Paciente, calmo e acolhedor foram características que Pe. Aloísio exalava e usava para confortar seus fiéis tanto em momentos de alegria quanto de dificuldades. Quem o conheceu tem boas memórias das palavras dele e de como elas acalentaram e trouxeram paz ao coração.

Uma destas fiéis é Tereza Inês Domingos (77), que nasceu em Jaraguá do Sul e é uma mulher que é muito fiel e devota à religião. Ela conta que o padre foi um grande conselheiro quando ainda vivia e também lhe prestou auxílio postumamente durante orações.

“Pe. Aloísio era como um pai, ele escutava pacientemente todo o meu desabafo, sempre tinha um bom conselho para dar. Ele acalentava meu coração e sempre finalizava nossas conversas com o conselho “Minha filha, vá em paz, leva teus filhos no coração da igreja”, relata Tereza emocionada.

Outra fiel a se recordar do candidato a Beato é Rosane Solange Zimmermann (57). Ela conta que sua primeira memória do homem é da infância, quando ele visitava a escola onde estudava e entregava imagens de santos da fé católica.

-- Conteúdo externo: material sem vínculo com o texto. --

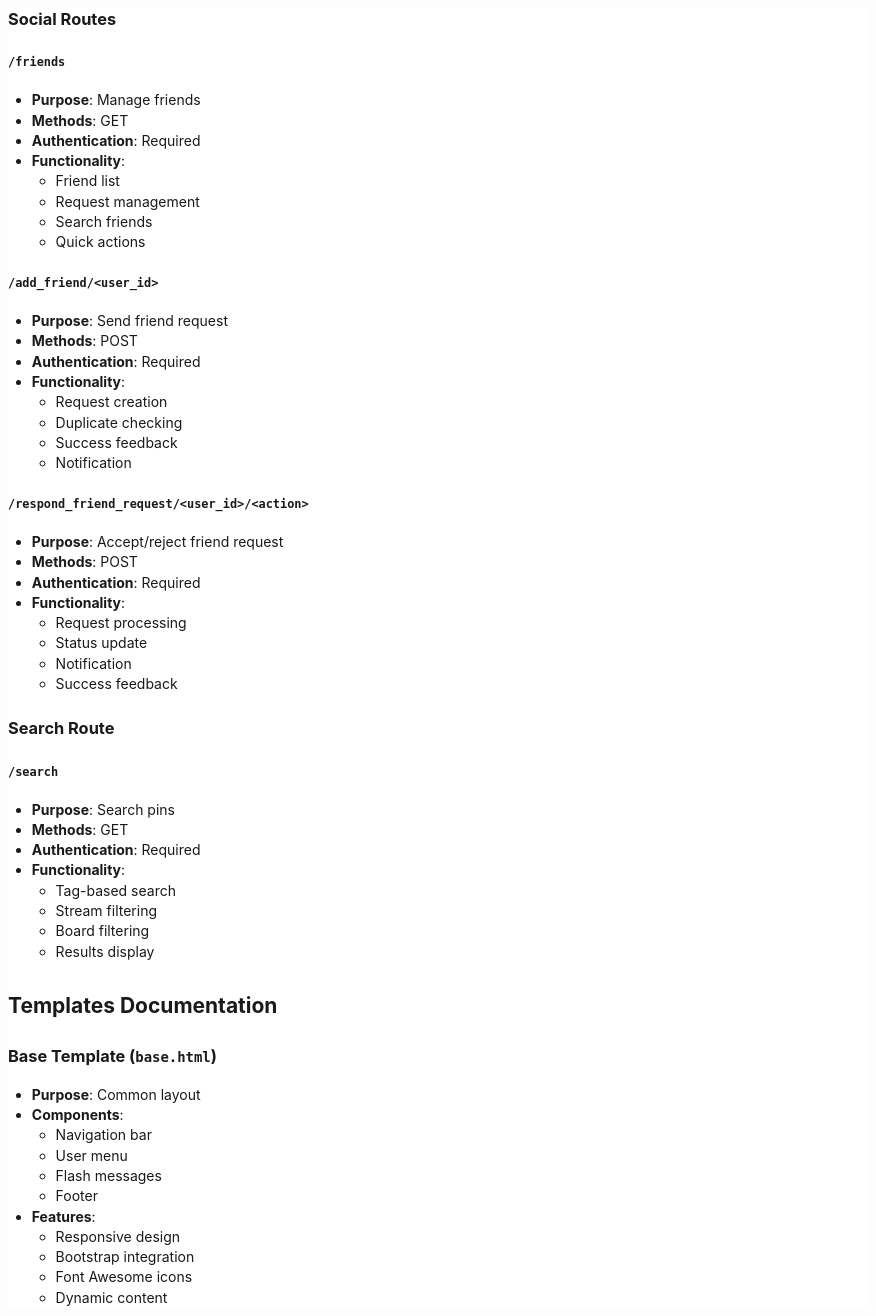 ### Social Routes

#### `/friends`
- **Purpose**: Manage friends
- **Methods**: GET
- **Authentication**: Required
- **Functionality**:
  - Friend list
  - Request management
  - Search friends
  - Quick actions

#### `/add_friend/<user_id>`
- **Purpose**: Send friend request
- **Methods**: POST
- **Authentication**: Required
- **Functionality**:
  - Request creation
  - Duplicate checking
  - Success feedback
  - Notification

#### `/respond_friend_request/<user_id>/<action>`
- **Purpose**: Accept/reject friend request
- **Methods**: POST
- **Authentication**: Required
- **Functionality**:
  - Request processing
  - Status update
  - Notification
  - Success feedback

### Search Route

#### `/search`
- **Purpose**: Search pins
- **Methods**: GET
- **Authentication**: Required
- **Functionality**:
  - Tag-based search
  - Stream filtering
  - Board filtering
  - Results display

## Templates Documentation

### Base Template (`base.html`)
- **Purpose**: Common layout
- **Components**:
  - Navigation bar
  - User menu
  - Flash messages
  - Footer
- **Features**:
  - Responsive design
  - Bootstrap integration
  - Font Awesome icons
  - Dynamic content

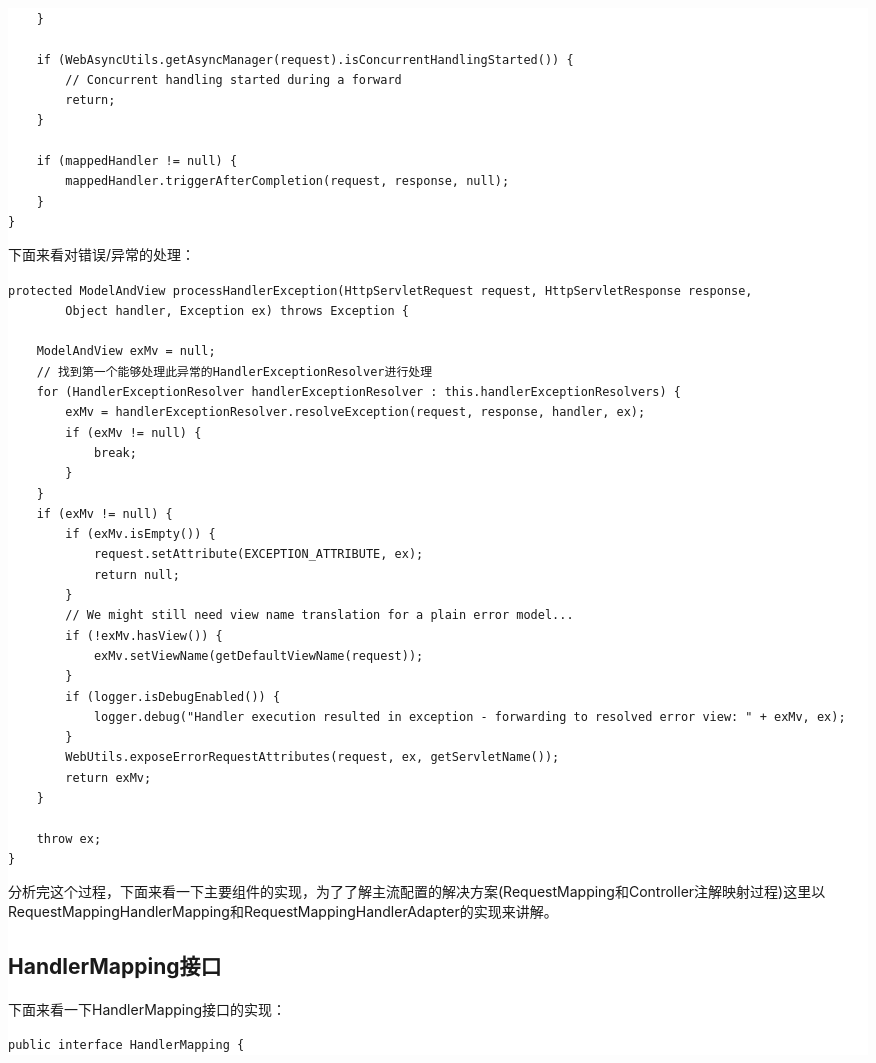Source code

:         }

        if (WebAsyncUtils.getAsyncManager(request).isConcurrentHandlingStarted()) {
            // Concurrent handling started during a forward
            return;
        }

        if (mappedHandler != null) {
            mappedHandler.triggerAfterCompletion(request, response, null);
        }
    }

下面来看对错误/异常的处理：

    protected ModelAndView processHandlerException(HttpServletRequest request, HttpServletResponse response,
            Object handler, Exception ex) throws Exception {

        ModelAndView exMv = null;
        // 找到第一个能够处理此异常的HandlerExceptionResolver进行处理
        for (HandlerExceptionResolver handlerExceptionResolver : this.handlerExceptionResolvers) {
            exMv = handlerExceptionResolver.resolveException(request, response, handler, ex);
            if (exMv != null) {
                break;
            }
        }
        if (exMv != null) {
            if (exMv.isEmpty()) {
                request.setAttribute(EXCEPTION_ATTRIBUTE, ex);
                return null;
            }
            // We might still need view name translation for a plain error model...
            if (!exMv.hasView()) {
                exMv.setViewName(getDefaultViewName(request));
            }
            if (logger.isDebugEnabled()) {
                logger.debug("Handler execution resulted in exception - forwarding to resolved error view: " + exMv, ex);
            }
            WebUtils.exposeErrorRequestAttributes(request, ex, getServletName());
            return exMv;
        }

        throw ex;
    }

分析完这个过程，下面来看一下主要组件的实现，为了了解主流配置的解决方案(RequestMapping和Controller注解映射过程)这里以RequestMappingHandlerMapping和RequestMappingHandlerAdapter的实现来讲解。

## HandlerMapping接口
下面来看一下HandlerMapping接口的实现：

    public interface HandlerMapping {
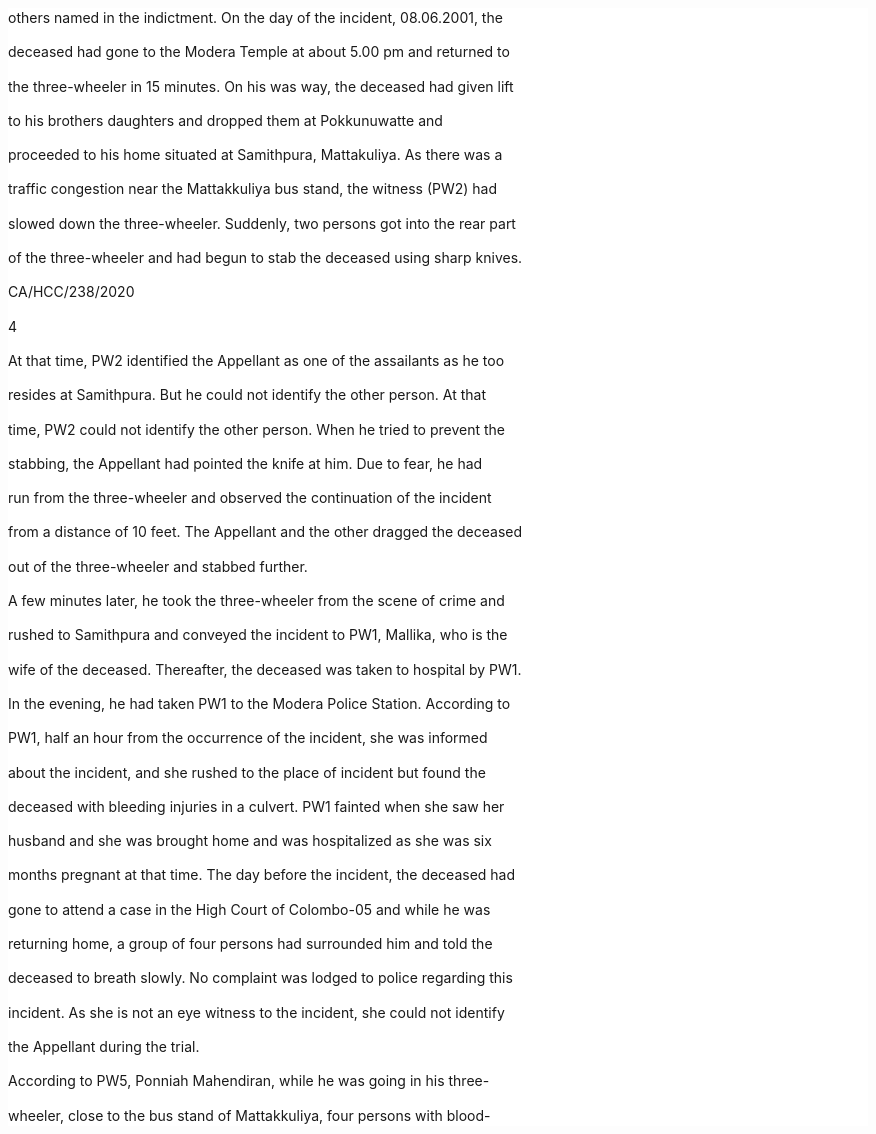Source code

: others named in the indictment. On the day of the incident, 08.06.2001, the

deceased had gone to the Modera Temple at about 5.00 pm and returned to

the three-wheeler in 15 minutes. On his was way, the deceased had given lift

to his brothers daughters and dropped them at Pokkunuwatte and

proceeded to his home situated at Samithpura, Mattakuliya. As there was a

traffic congestion near the Mattakkuliya bus stand, the witness (PW2) had

slowed down the three-wheeler. Suddenly, two persons got into the rear part

of the three-wheeler and had begun to stab the deceased using sharp knives.

CA/HCC/238/2020

4

At that time, PW2 identified the Appellant as one of the assailants as he too

resides at Samithpura. But he could not identify the other person. At that

time, PW2 could not identify the other person. When he tried to prevent the

stabbing, the Appellant had pointed the knife at him. Due to fear, he had

run from the three-wheeler and observed the continuation of the incident

from a distance of 10 feet. The Appellant and the other dragged the deceased

out of the three-wheeler and stabbed further.

A few minutes later, he took the three-wheeler from the scene of crime and

rushed to Samithpura and conveyed the incident to PW1, Mallika, who is the

wife of the deceased. Thereafter, the deceased was taken to hospital by PW1.

In the evening, he had taken PW1 to the Modera Police Station. According to

PW1, half an hour from the occurrence of the incident, she was informed

about the incident, and she rushed to the place of incident but found the

deceased with bleeding injuries in a culvert. PW1 fainted when she saw her

husband and she was brought home and was hospitalized as she was six

months pregnant at that time. The day before the incident, the deceased had

gone to attend a case in the High Court of Colombo-05 and while he was

returning home, a group of four persons had surrounded him and told the

deceased to breath slowly. No complaint was lodged to police regarding this

incident. As she is not an eye witness to the incident, she could not identify

the Appellant during the trial.

According to PW5, Ponniah Mahendiran, while he was going in his three-

wheeler, close to the bus stand of Mattakkuliya, four persons with blood-
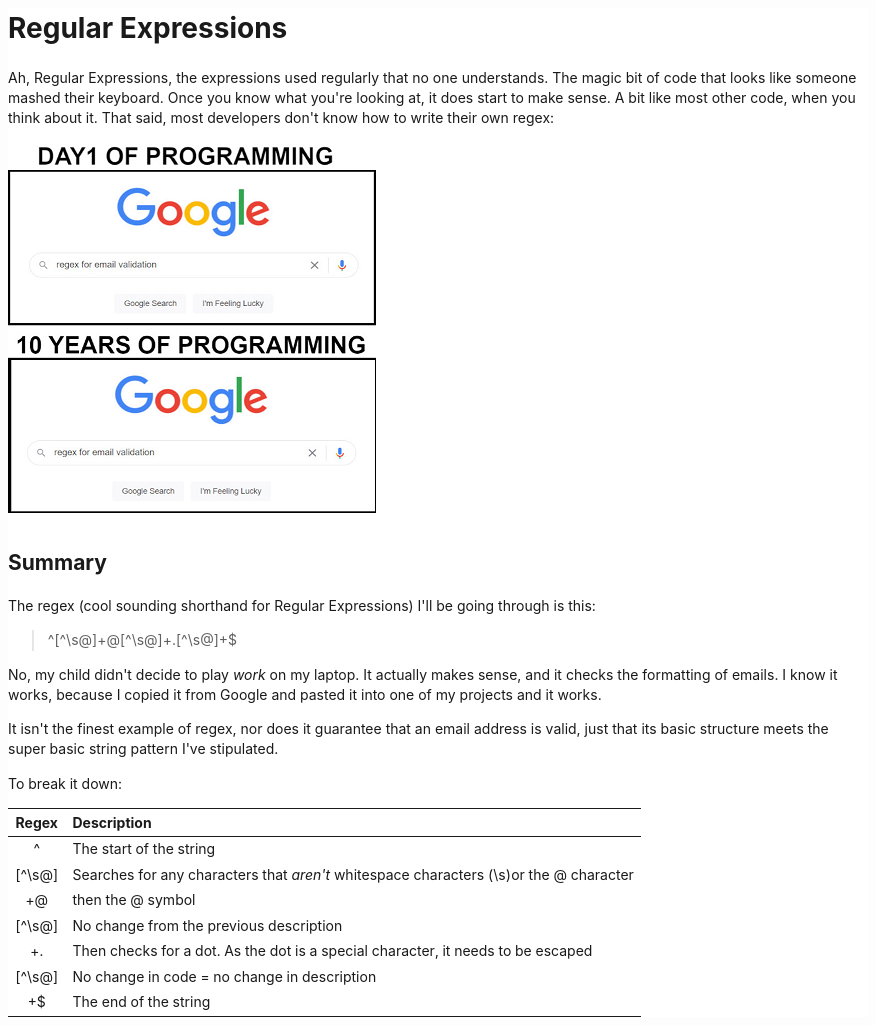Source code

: # Regular Expressions

Ah, Regular Expressions, the expressions used regularly that no one understands. The magic bit of code that looks like someone mashed their keyboard. Once you know what you're looking at, it does start to make sense. A bit like most other code, when you think about it. That said, most developers don't know how to write their own regex:

![Google search of regex](./assets/images/google.png "Google search of regex")
 
## Summary

The regex (cool sounding shorthand for Regular Expressions) I'll be going through is this:

> ^[^\s@]+@[^\s@]+\.[^\s@]+$

No, my child didn't decide to play *work* on my laptop. It actually makes sense, and it checks the formatting of emails. I know it works, because I copied it from Google and pasted it into one of my projects and it works. 

It isn't the finest example of regex, nor does it guarantee that an email address is valid, just that its basic structure meets the super basic string pattern I've stipulated. 

To break it down:

| Regex | Description |
| :---: | :---- |
| ^ | The start of the string |
| [^\s@] | Searches for any characters that *aren't* whitespace characters (\s)or the @ character|
| +@ | then the @ symbol |
| [^\s@] | No change from the previous description |
| +\. | Then checks for a dot. As the dot is a special character, it needs to be escaped |
| [^\s@] | No change in code = no change in description |
| +$ | The end of the string |
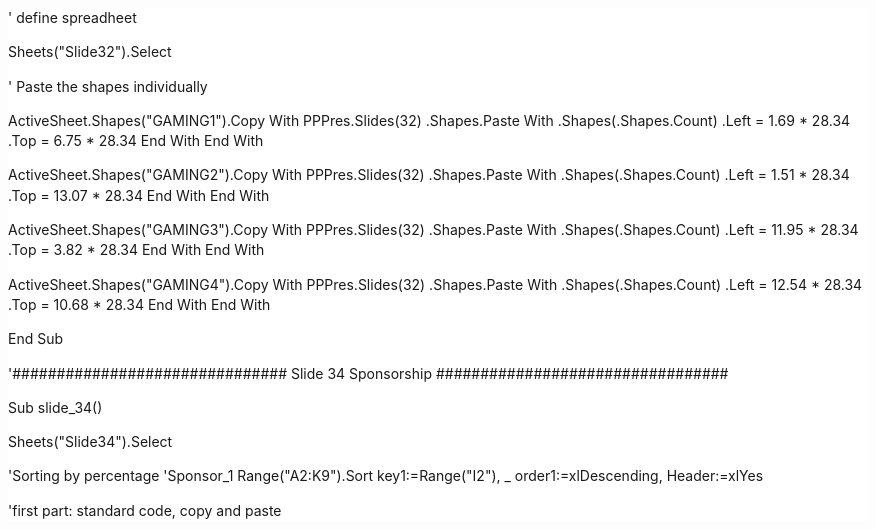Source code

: ' define spreadheet

Sheets("Slide32").Select

' Paste the shapes individually

ActiveSheet.Shapes("GAMING1").Copy
With PPPres.Slides(32)
    .Shapes.Paste
    With .Shapes(.Shapes.Count)
        .Left = 1.69 * 28.34
        .Top = 6.75 * 28.34
    End With
End With

ActiveSheet.Shapes("GAMING2").Copy
With PPPres.Slides(32)
    .Shapes.Paste
    With .Shapes(.Shapes.Count)
        .Left = 1.51 * 28.34
        .Top = 13.07 * 28.34
    End With
End With

ActiveSheet.Shapes("GAMING3").Copy
With PPPres.Slides(32)
    .Shapes.Paste
    With .Shapes(.Shapes.Count)
        .Left = 11.95 * 28.34
        .Top = 3.82 * 28.34
    End With
End With

ActiveSheet.Shapes("GAMING4").Copy
With PPPres.Slides(32)
    .Shapes.Paste
    With .Shapes(.Shapes.Count)
        .Left = 12.54 * 28.34
        .Top = 10.68 * 28.34
    End With
End With

End Sub

'############################### Slide 34 Sponsorship #################################

Sub slide_34()

Sheets("Slide34").Select

'Sorting by percentage
'Sponsor_1
Range("A2:K9").Sort key1:=Range("I2"), _
      order1:=xlDescending, Header:=xlYes


'first part: standard code, copy and paste
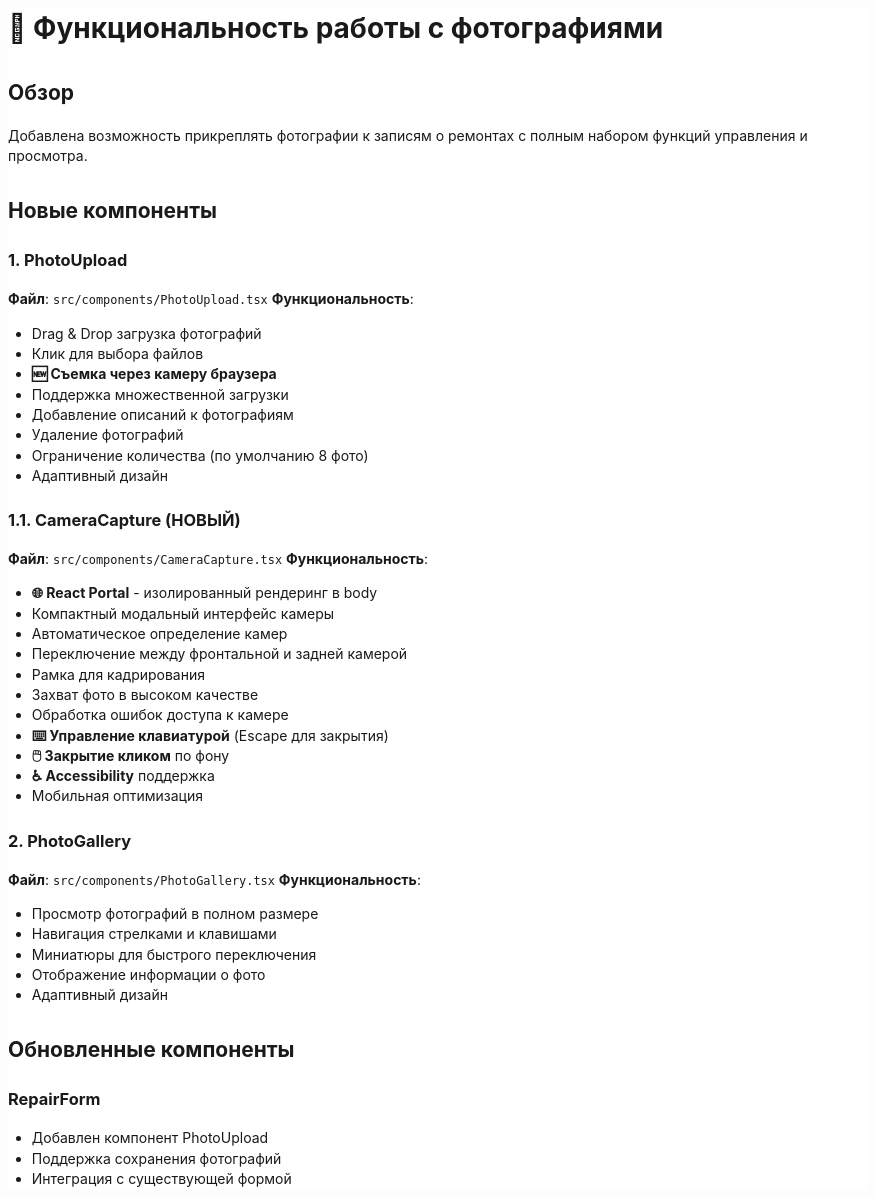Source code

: # 📸 Функциональность работы с фотографиями

## Обзор

Добавлена возможность прикреплять фотографии к записям о ремонтах с полным набором функций управления и просмотра.

## Новые компоненты

### 1. PhotoUpload
**Файл**: `src/components/PhotoUpload.tsx`
**Функциональность**:
- Drag & Drop загрузка фотографий
- Клик для выбора файлов
- **🆕 Съемка через камеру браузера**
- Поддержка множественной загрузки
- Добавление описаний к фотографиям
- Удаление фотографий
- Ограничение количества (по умолчанию 8 фото)
- Адаптивный дизайн

### 1.1. CameraCapture (НОВЫЙ)
**Файл**: `src/components/CameraCapture.tsx`
**Функциональность**:
- **🌐 React Portal** - изолированный рендеринг в body
- Компактный модальный интерфейс камеры  
- Автоматическое определение камер
- Переключение между фронтальной и задней камерой
- Рамка для кадрирования
- Захват фото в высоком качестве
- Обработка ошибок доступа к камере
- **⌨️ Управление клавиатурой** (Escape для закрытия)
- **🖱️ Закрытие кликом** по фону
- **♿ Accessibility** поддержка
- Мобильная оптимизация

### 2. PhotoGallery
**Файл**: `src/components/PhotoGallery.tsx`
**Функциональность**:
- Просмотр фотографий в полном размере
- Навигация стрелками и клавишами
- Миниатюры для быстрого переключения
- Отображение информации о фото
- Адаптивный дизайн

## Обновленные компоненты

### RepairForm
- Добавлен компонент PhotoUpload
- Поддержка сохранения фотографий
- Интеграция с существующей формой
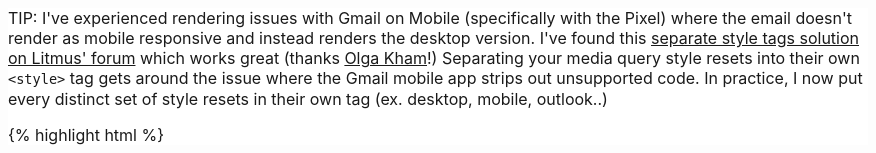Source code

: TIP: I've experienced rendering issues with Gmail on Mobile (specifically with the Pixel) where the email doesn't render as mobile responsive and instead renders the desktop version. I've found this [separate style tags solution on Litmus' forum](https://litmus.com/community/discussions/7437-media-queries-not-rendering-on-gmail-mobile-app) which works great (thanks [Olga Kham](https://ca.linkedin.com/in/olga-kham)!) Separating your media query style resets into their own `<style>` tag gets around the issue where the Gmail mobile app strips out unsupported code. In practice, I now put every distinct set of style resets in their own tag (ex. desktop, mobile, outlook..)

{% highlight html %}
       <!--STYLING RESETS FOR DESKTOP / NON-MOBILE FORMATS-->
       <style type="text/css">
                  
        h1 {
         font-size: 22px;
         line-height: 30px;
        }
        p {
         font-size: 16px; 
         line-height: 20px;
        }
        table {
         border: 0 !important;
        }
        .desktop-button {
         width: 50%;
        }
       </style>
        
        
       <!--STYLING RESETS FOR MOBILE USING MEDIA QUERIES-->
        
       <style type="text/css">
        <!--Media queries for mobile-responsiveness-->
        
        @media only screen and (max-width: 660px) {
         .mobile-center {
          text-align: center !important;
         }
        } 
       </style>
       
       
       <!--SEPARATE STYLESHEET FOR OUTLOOK-->
       
       <!--[if mso]>
        <style>
         p {
          font-size: 100% !important;
         }
       </style>
       <[endif]-->
{% endhighlight %}

## [script tag](#script)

Além disso, já adulta, Rosane lembra-se dos retiros onde o pároco fazia suas pregações e também das confissões que, várias vezes eram ao ar livre.

“Ele normalmente estava em sua varandinha, se balançando. Quando chegava algum fiel querendo sua confissão, dizia: ‘Vamos dar uma volta então’. Após isso, caminhava com o fiel pelas redondezas”, conta Rosane.

Foto: Instituto Padre Aloísio Boeing

Um relato de amor

Foto: Instituto Padre Aloísio Boeing

Apesar de seu jeito doce e confortante, vez ou outra, Padre Aloísio tinha a missão de dar duras mensagens aos seus fiéis. Uma destas fiéis era Aldamir da Silva Scaburi que, quando era jovem, frequentava os retiros para jovens e envolta nesse universo da fé católica, teve a vontade de se tornar uma das irmãs da Fraternidade da Mariana do Coração de Jesus

Ela conta que expôs este desejo ao pároco e se surpreendeu com a resposta.

“Ele disse que eu era uma pessoa de fé e que meu lugar era na igreja. Contudo, deixou claro que minha vocação não era ser uma irmã, mas formar uma família, ser mãe e ter vários filhos”, conta Aldamir.

A fiél conta que naquele momento ficou irritada com a resposta do Padre, mas que com o passar dos anos percebeu o quanto ele era sábio. Aldamir se casou com um homem que conheceu em casa e que, assim como ela, frequenta a igreja.

Eles tiveram filhos, todos abençoados pelo padre, e hoje é mãe de uma grande família que frequenta a Igreja Católica.

O cheiro de Deus

Ao procurar pessoas que tiveram convivido com Pe. Aloísio, encontrou-se Osmair Gadotti. Ministro da Igreja Nossa Sra de Fátima e membro da liturgia, o homem conviveu com o pároco por mais de 20 anos.

Ele conta que a presença do Servo de Deus transmitia paz e tranquilidade a todas as pessoas. Além disso, ressalta que para o padre não existia hora ou lugar para receber os fieis. Ele recebia pessoas a qualquer momento, mesmo madrugada adentro.

Ao discorrer sobre a contribuição do padre com a comunidade, Osmair conta que Aloísio sempre foi um homem de Deus que acreditava no amor de cristo e era capaz de transmitir o pensamento Dehonianos.

“Eu acredito que se algum dia eu estiver ao lado de Deus, eu vou sentir o mesmo aroma que eu sentia ao lado de Pe. Aloísio. Para mim, ele tinha o cheiro de Deus”, finaliza Gadotti.